Provided passage =
= = = = =
[vfio-users] Soft lockup on archlinux 4.1.10-1-vfio-lts kernel

Dan Ziemba zman0900 at gmail.com
Sat Oct 24 00:50:03 UTC 2015


I just released the 4.1.11 PKGBUILD.  So far so good for me, but it's
only been running for a few hours - not really long enough to tell.  

I do have ASRock too, but it is on nearly the latest uefi firmware.
 There is one newer version, but it says the only change is the servers
used for online update.

I never got around to setting up the intel microcode updates, so that
should probably be my next step.

Dan

-----Original Message-----
From: Mark Weiman <mark.weiman at markzz.com>
To: vfio-users at redhat.com
Subject: Re: [vfio-users] Soft lockup on archlinux 4.1.10-1-vfio-lts
kernel
Date: Fri, 23 Oct 2015 18:56:39 -0400

To be honest, ASRock BIOS upgrades are fairly painless because they can
be done outside of the operating system, so no need to get an image of
FreeDOS ready.  If you do not want to get that though, I do still
recommend the intel-ucode package if you don't already.  As of right
now, I have no issues running my repository's 4.1.11-1 package.

Mark Weiman

On Fri, 2015-10-23 at 16:51 -0200, Lucas Kückelhaus wrote:
> One thing I noticed is that we all do seem to have ASROCK
> motherboards 
> as Mark mentioned. I am hesitant to perform a bios upgrade, however. 
> VT-D is finicky enough as is. I can try 4.1.11 later tonight and see
> if 
> it helps.
> 
> Regards,
> Lucas Kückelhaus
> 
> On 2015-10-23 15:54, Dan Ziemba wrote:
> > Well, old systemd and dbus didn't help. System was locked up again
> > this morning.  Left the screen on tailing dmesg, but there was
> > nothing
> > interesting output.  I've got a PKGBUILD for 4.1.11 coming later
> > today, so maybe that will help.
> > 
> > Dan
> > On Oct 22, 2015 10:53 PM, "Dan Ziemba" <zman0900 at gmail.com> wrote:
> > 
> > > Hey,
> > > 
> > > I maintain that PKGBUILD. I think I've been having the same
> > > problem,
> > > but it seems to also happen if I reinstall the older linux-vfio
> > > 4.1.6.
> > > Here's the latest stack trace I was able to capture:
> > > https://i.imgur.co [1]
> > > m/FZkj4ib.jpg I had to disable the screen timeout so it would
> > > stay
> > > on
> > > all night with dmesg tailing and I found it like this in the
> > > morning.
= = = = =
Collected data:
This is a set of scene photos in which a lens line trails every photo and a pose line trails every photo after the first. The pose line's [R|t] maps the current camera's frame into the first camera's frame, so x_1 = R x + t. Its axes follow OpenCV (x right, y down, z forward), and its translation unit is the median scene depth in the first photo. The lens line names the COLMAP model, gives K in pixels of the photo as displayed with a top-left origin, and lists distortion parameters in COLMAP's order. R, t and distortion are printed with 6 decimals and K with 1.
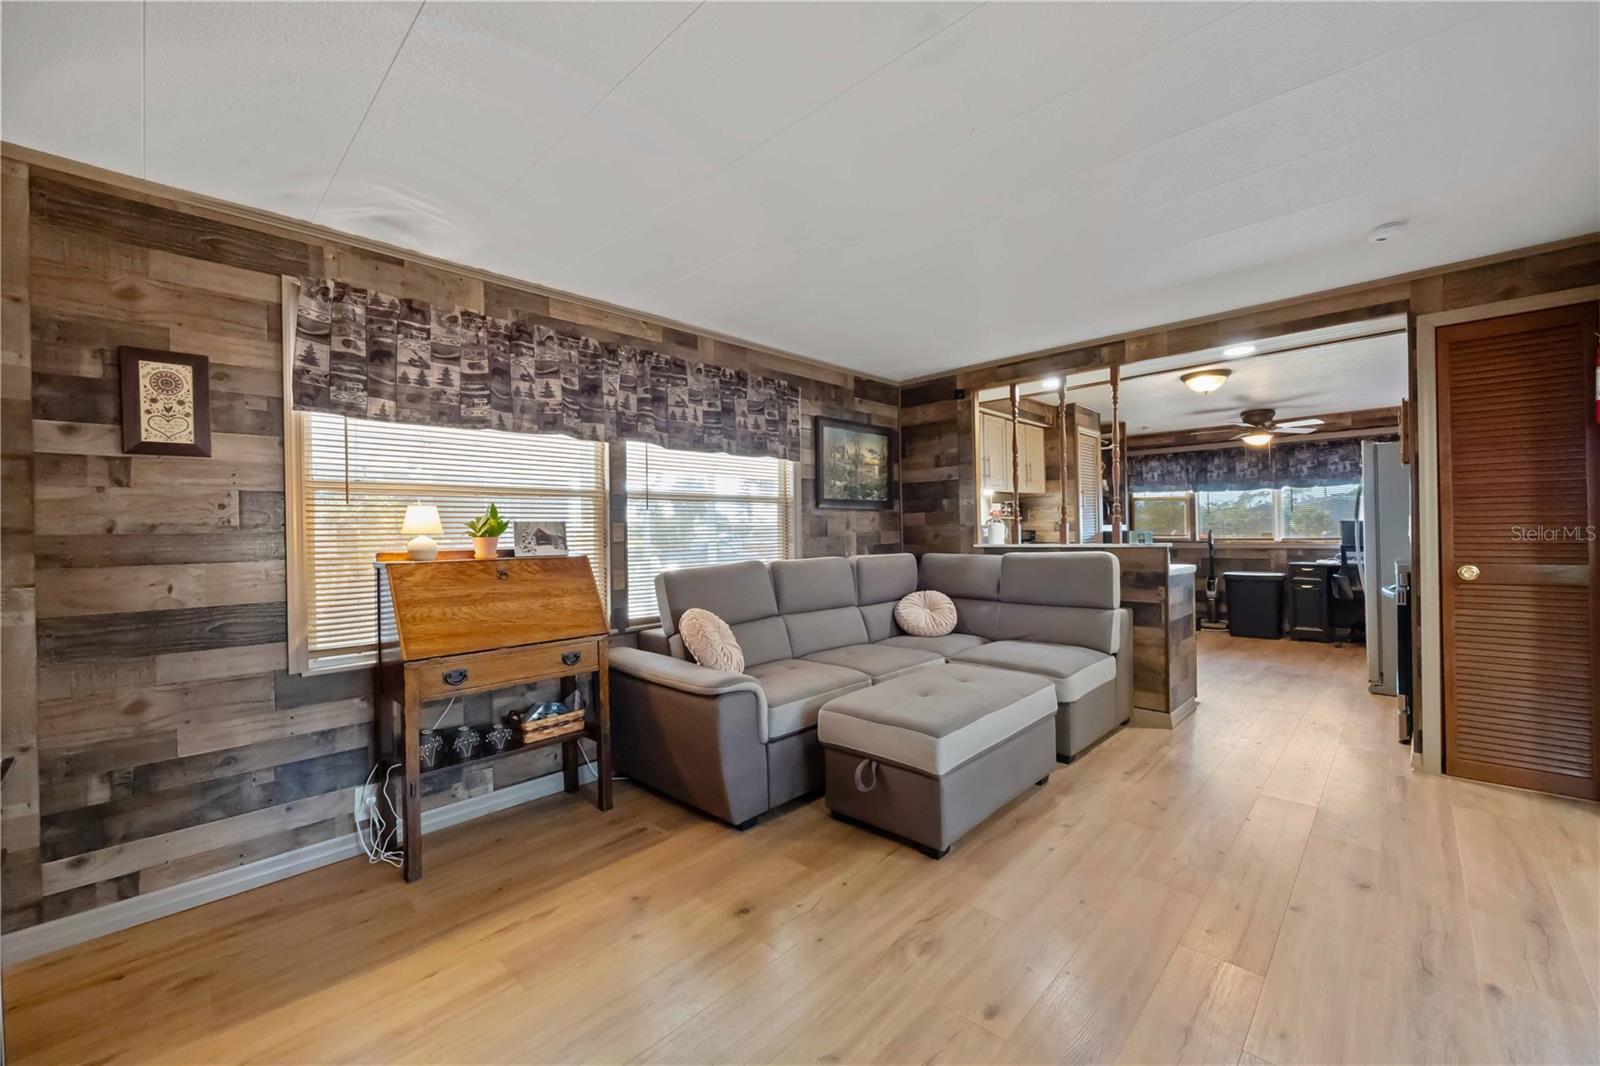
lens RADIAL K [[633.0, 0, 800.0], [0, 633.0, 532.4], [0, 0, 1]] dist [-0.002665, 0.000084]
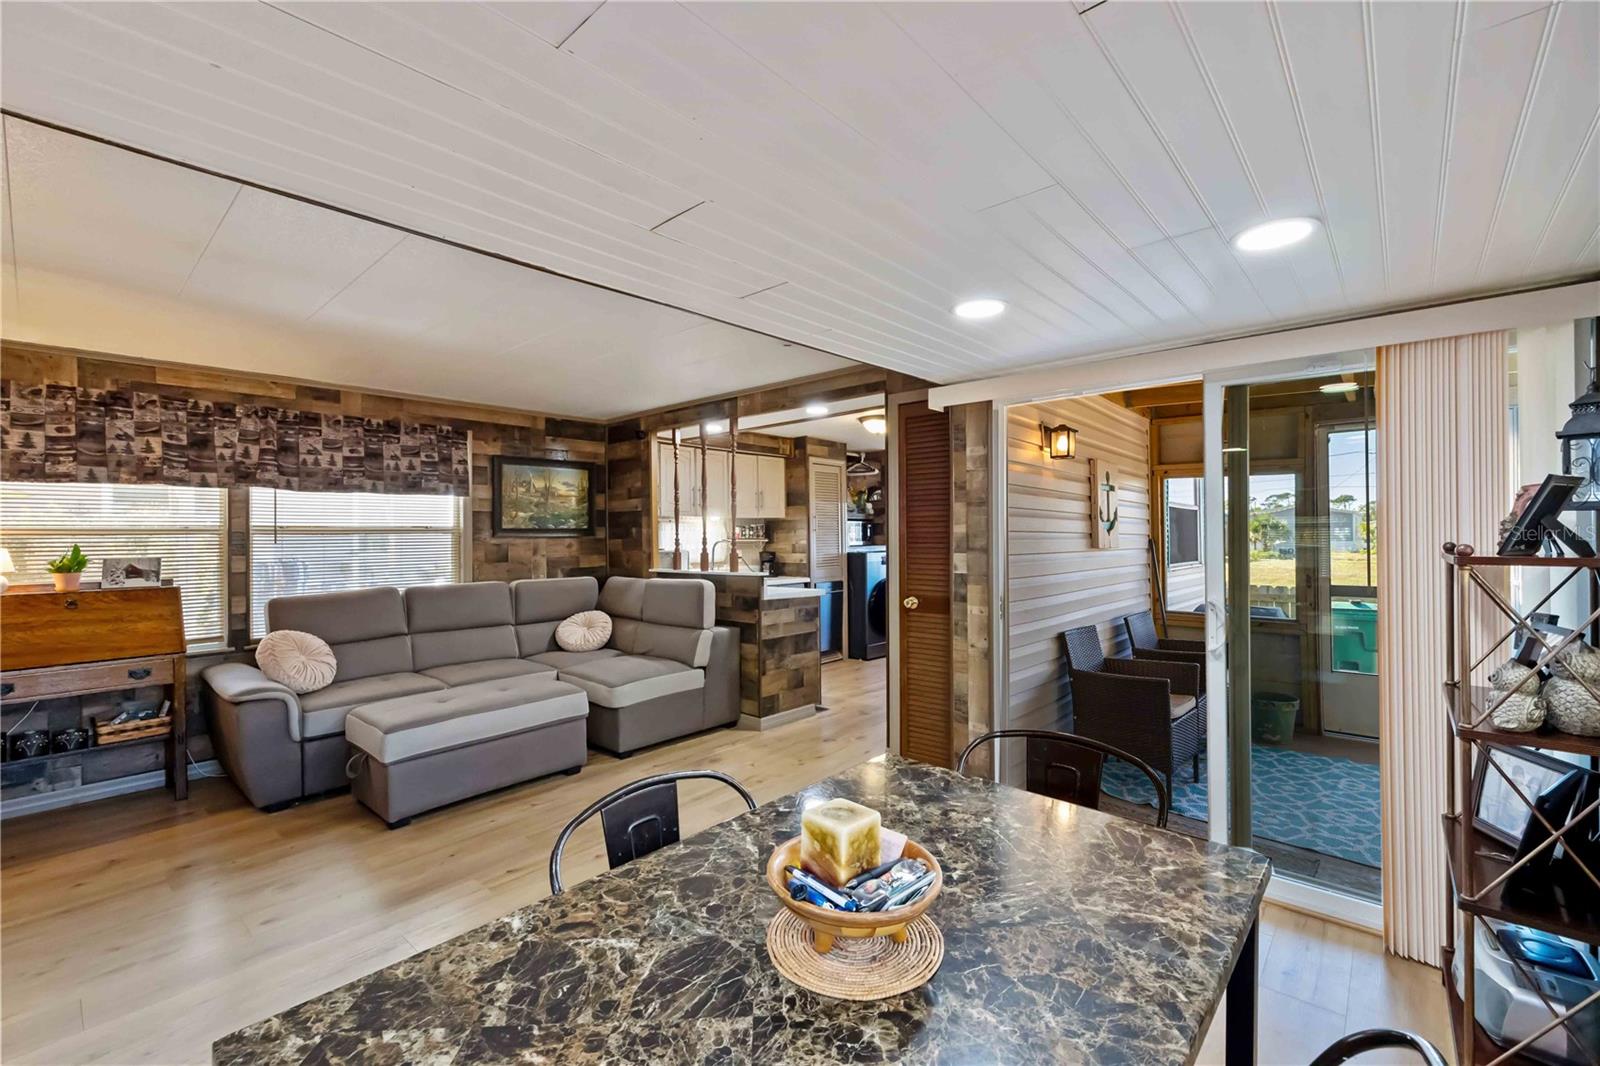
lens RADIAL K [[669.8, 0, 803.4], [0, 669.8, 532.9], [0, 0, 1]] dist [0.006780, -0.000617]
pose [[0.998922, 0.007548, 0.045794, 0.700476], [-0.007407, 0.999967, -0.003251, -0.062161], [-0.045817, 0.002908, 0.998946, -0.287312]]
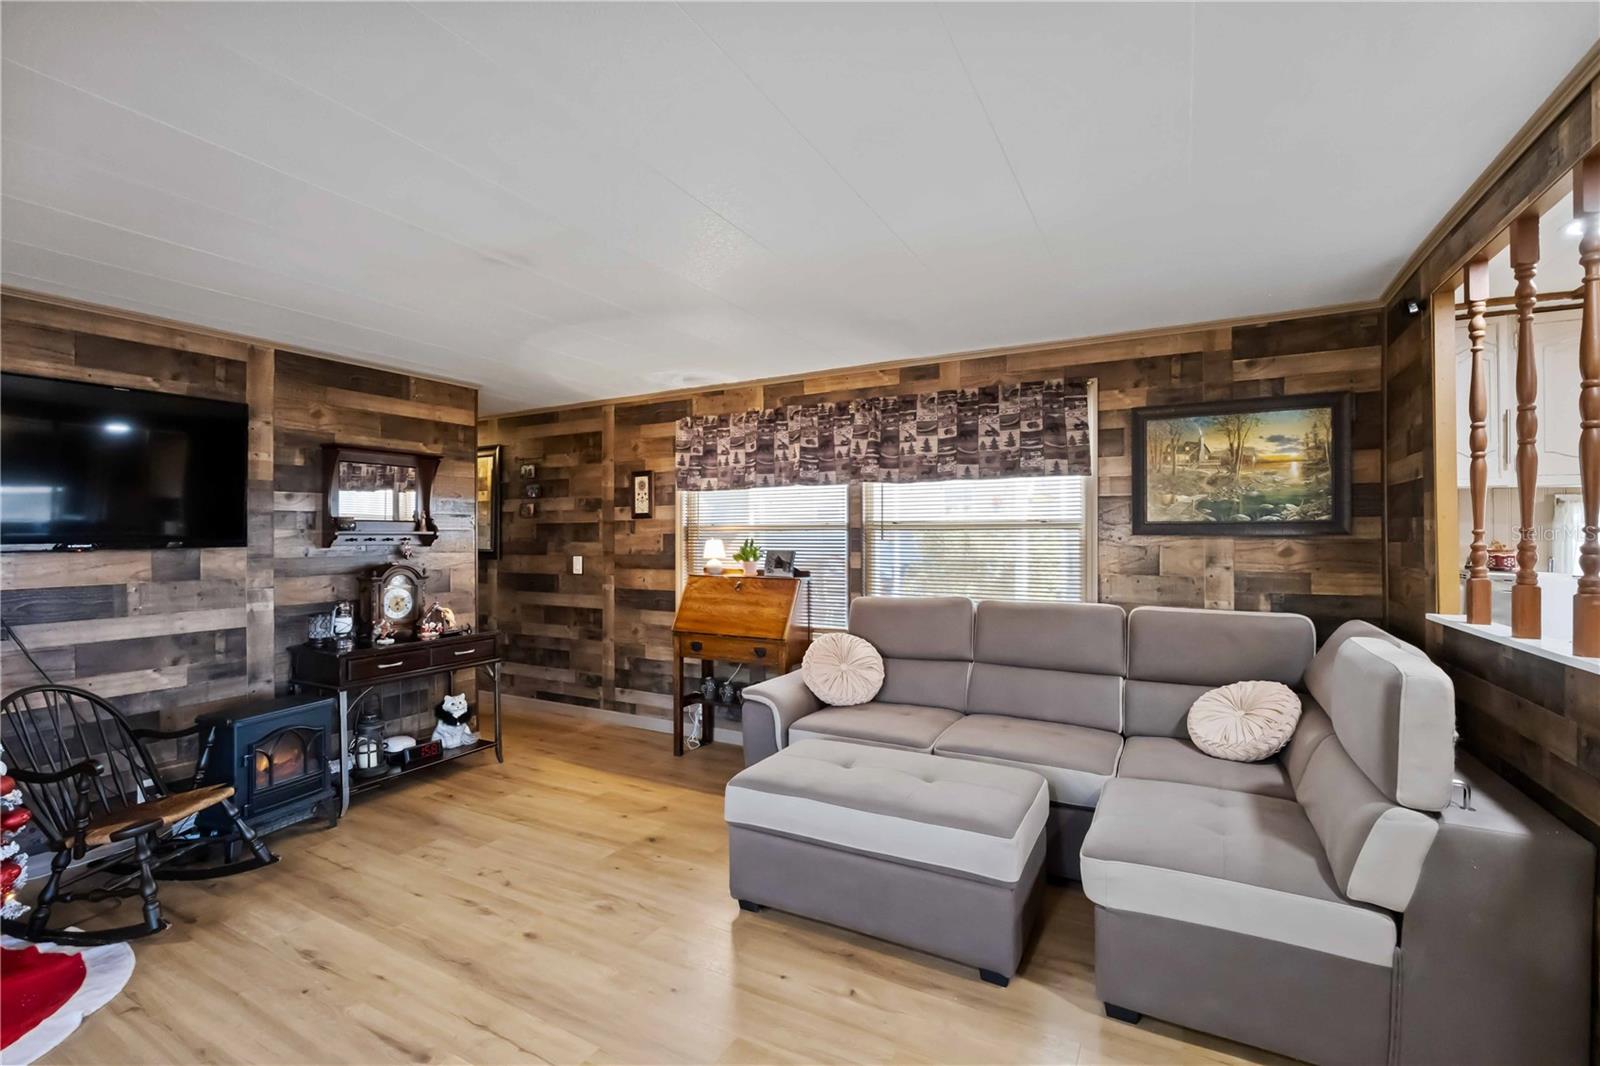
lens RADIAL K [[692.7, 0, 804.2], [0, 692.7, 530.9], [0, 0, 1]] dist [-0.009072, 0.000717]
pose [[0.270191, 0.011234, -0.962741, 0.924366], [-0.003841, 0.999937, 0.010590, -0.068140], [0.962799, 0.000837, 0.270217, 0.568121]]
= = = = =
Required work =
1) Please duplicate the passage from the soft lockup thread, starting at "Dan Ziemba zman0900" and ending at "my next step.".
2) In the soft lockup thread, which package does Mark Weiman recommend for someone who doesn't want to do a BIOS upgrade?

Solutions per task =
1)
Dan Ziemba zman0900 at gmail.com
Sat Oct 24 00:50:03 UTC 2015


I just released the 4.1.11 PKGBUILD.  So far so good for me, but it's
only been running for a few hours - not really long enough to tell.  

I do have ASRock too, but it is on nearly the latest uefi firmware.
 There is one newer version, but it says the only change is the servers
used for online update.

I never got around to setting up the intel microcode updates, so that
should probably be my next step.

2) The intel-ucode package.